Come prolungare la fertilità delle donne

L’interesse per questo campo è molto alto, come dimostrano altre sperimentazioni: «Una nuova alternativa terapeutica per ripristinare la funzione ovarica prevede l’iniezione, in ciascuna ovaia, di plasma arricchito con fattori di crescita, che consente di ripristinare la funzione ovarica. Il plasma ricco di fattori di crescita ha portato a importanti progressi clinici nel campo della medicina e ha iniziato ad essere utilizzata come alternativa di trattamento anche nella medicina della riproduzione. Tuttavia, nella maggior parte dei casi, non si potrà sperare in un aumento esponenziale della riserva ovarica, ma in un aumento sufficiente per poter intraprendere un trattamento di fecondazione in vitro, anche in caso di età materna avanzata. Le differenze tra tali alternative possono variare in termini di efficacia, rischi e benefici, e possono essere influenzate anche dalle condizioni specifiche della donna che riceve il trattamento», spiega Galliano.

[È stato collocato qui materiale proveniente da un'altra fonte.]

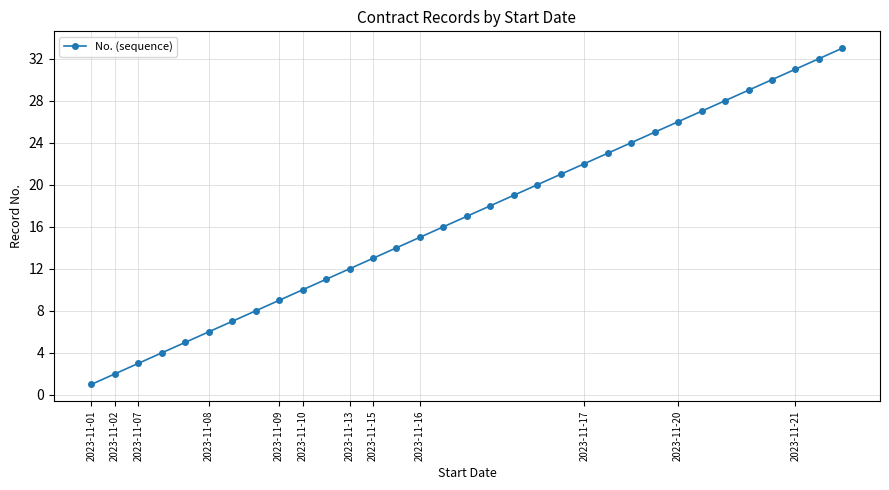

What is the greatest value displayed?

33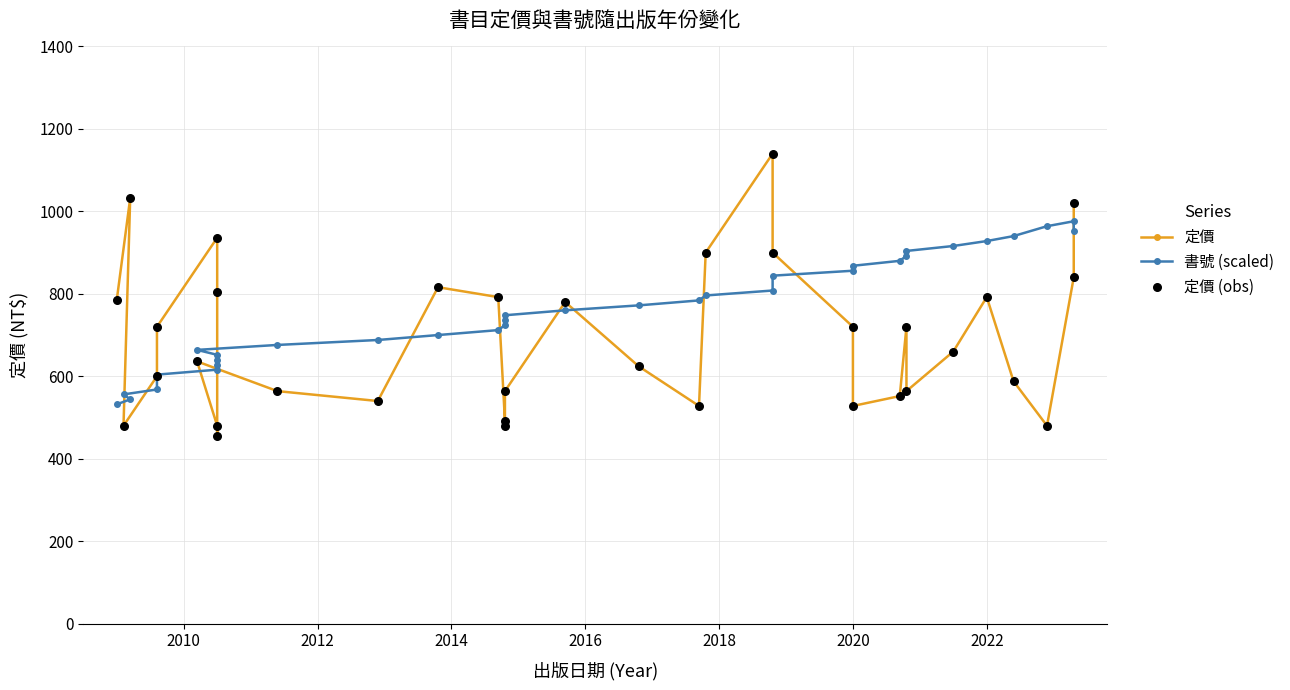

Which series has the largest Y range (max minus min)?

定價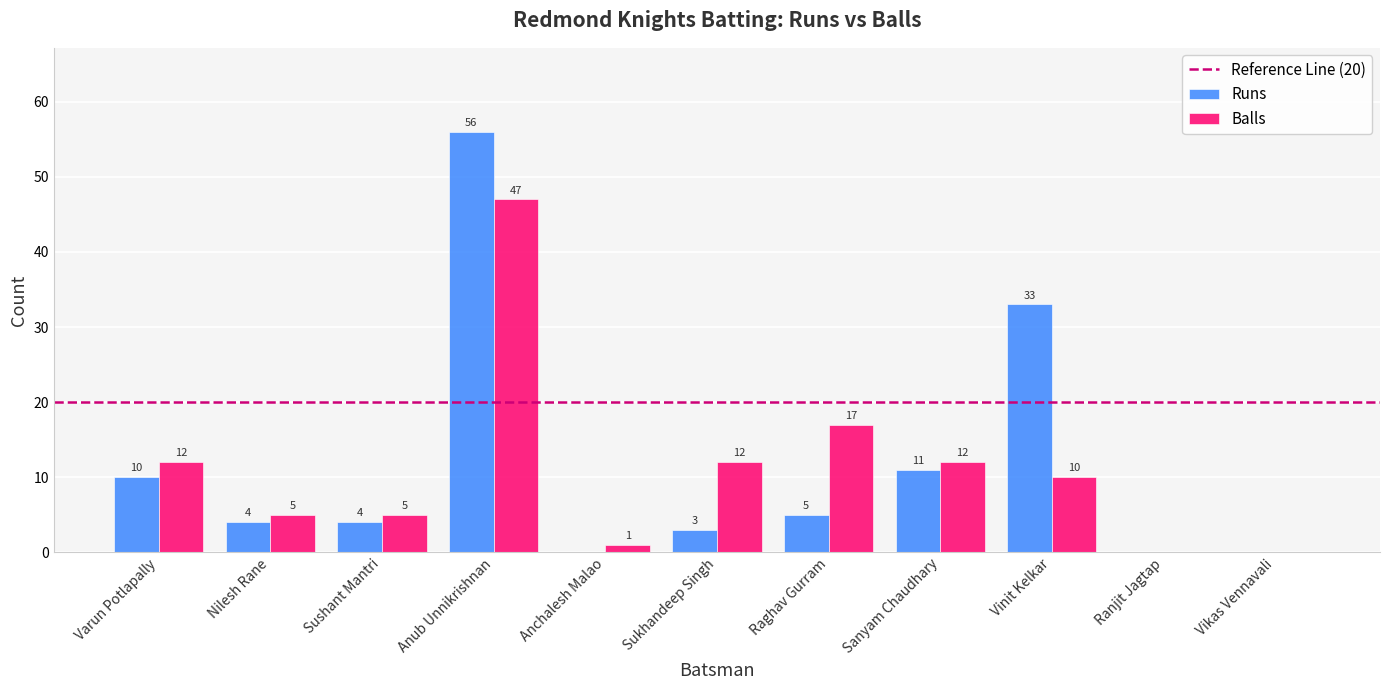

Reading right to left, extract all data points from this chart.

Runs: 0	0	33	11	5	3	0	56	4	4	10
Balls: 0	0	10	12	17	12	1	47	5	5	12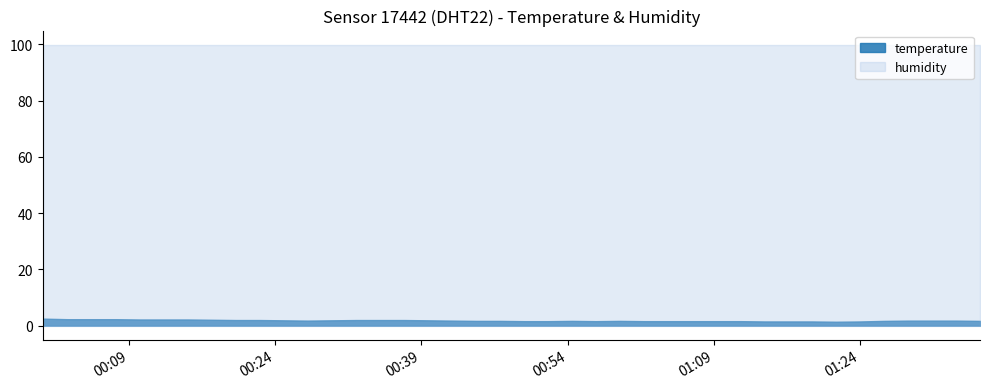

True or false: temperature and humidity cross at least once.

False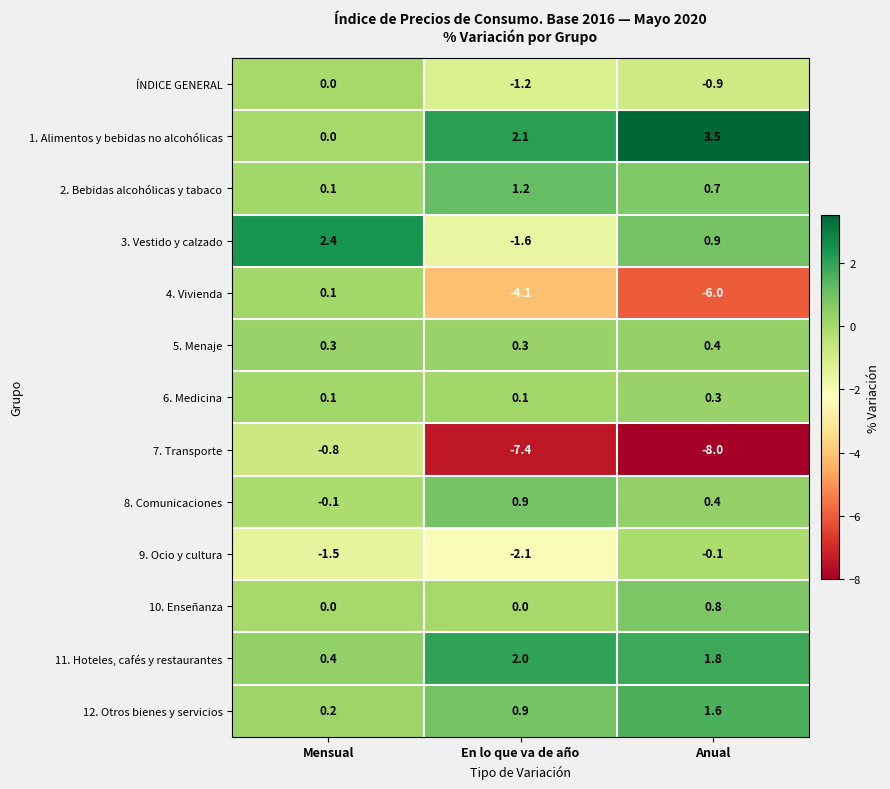

What is the difference between the 7. Transporte values at Anual and En lo que va de año?

0.6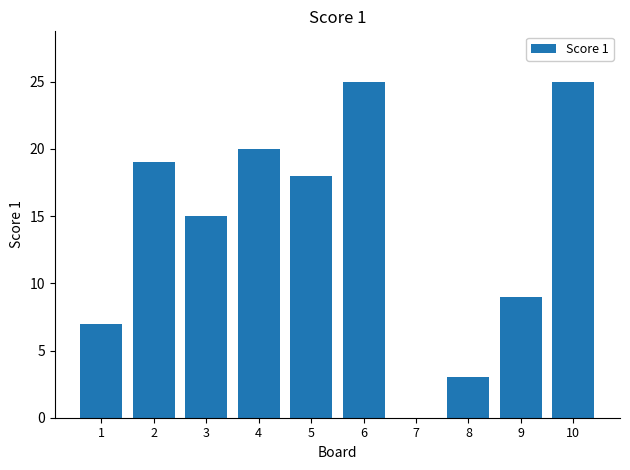

Reading left to right, what are all the values shown in this chart?

7	19	15	20	18	25	0	3	9	25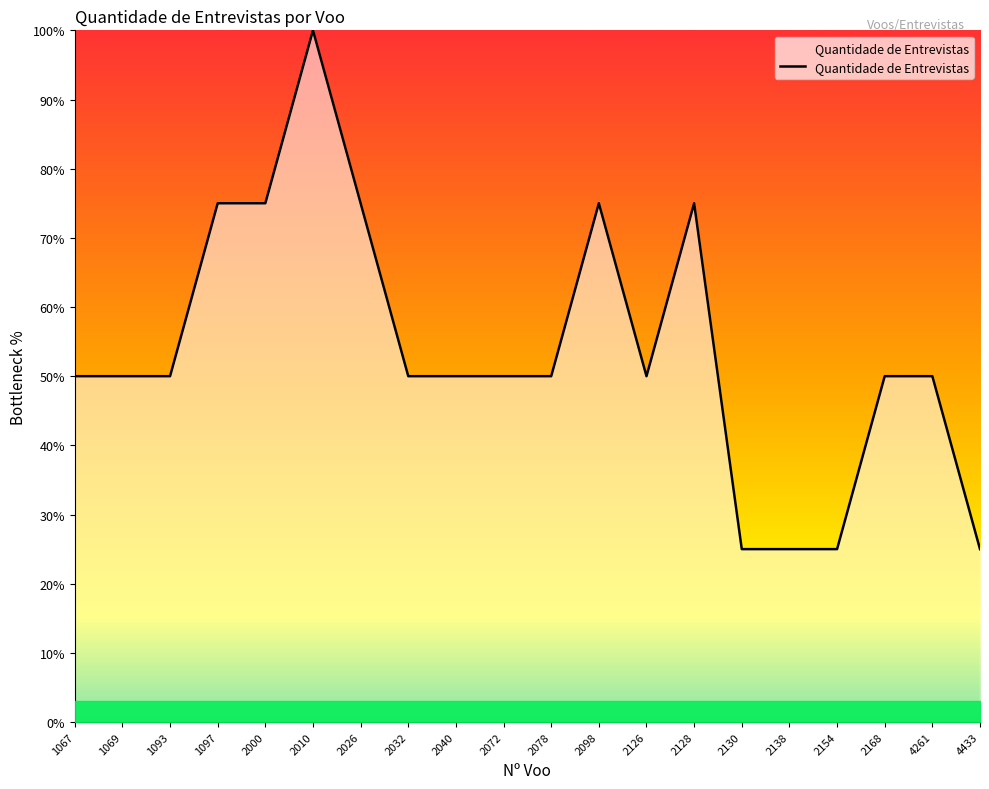

What is the change in value from 2010 to 4433?

-75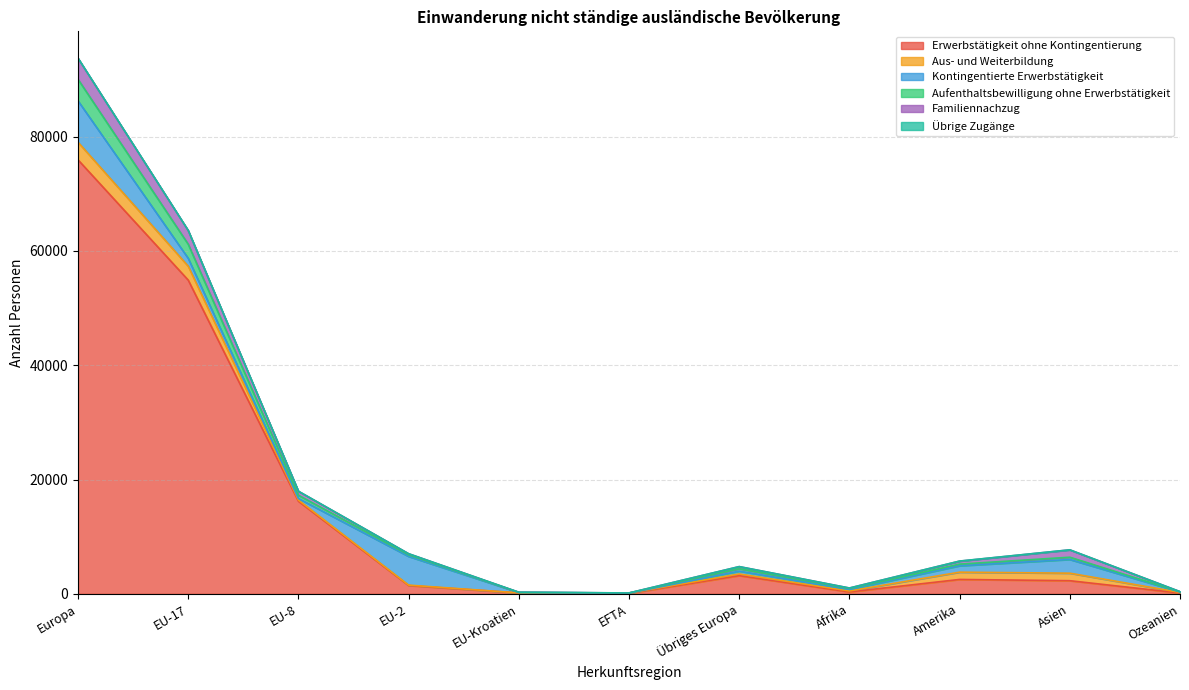

What are all the series names shown in the legend?

Erwerbstätigkeit ohne Kontingentierung, Aus- und Weiterbildung, Kontingentierte Erwerbstätigkeit, Aufenthaltsbewilligung ohne Erwerbstätigkeit, Familiennachzug, Übrige Zugänge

Terapia ormonale: perché e quando

A differenze di altre tecniche, «la terapia ormonale rappresenta una delle opzioni terapeutiche più riconosciute per trattare i sintomi legati alla menopausa – prosegue la ginecologa – Fornisce gli ormoni non più prodotto dalle ovaie e da qui appunto il nome di terapia ormonale sostitutiva (TOS). In genere, l’uso di bassi dosaggi di ormoni è sufficiente per limitare le vampate e i sintomi genito-urinari. Possono essere assunti in maniera sequenziale, per cui la donna avrà un sanguinamento mensile in maniera continuativa. Ma è fondamentale ricordare che qualsiasi opzione terapeutica deve essere attentamente valutata dai medici. Infatti, ci sono delle donne che non possono assumere la TOS, come le donne obese, ipertese, con pregresse malattie epatiche o tumori ormono-dipendenti. Quando non è possibile assumere la terapia ormonale ci sono altri farmaci che il medico può valutare per ridurre i sintomi che accompagnano la menopausa, tra cui il tibolone, l’ospemifene, gli SSRI e gli SNRI e i fitoestrogeni».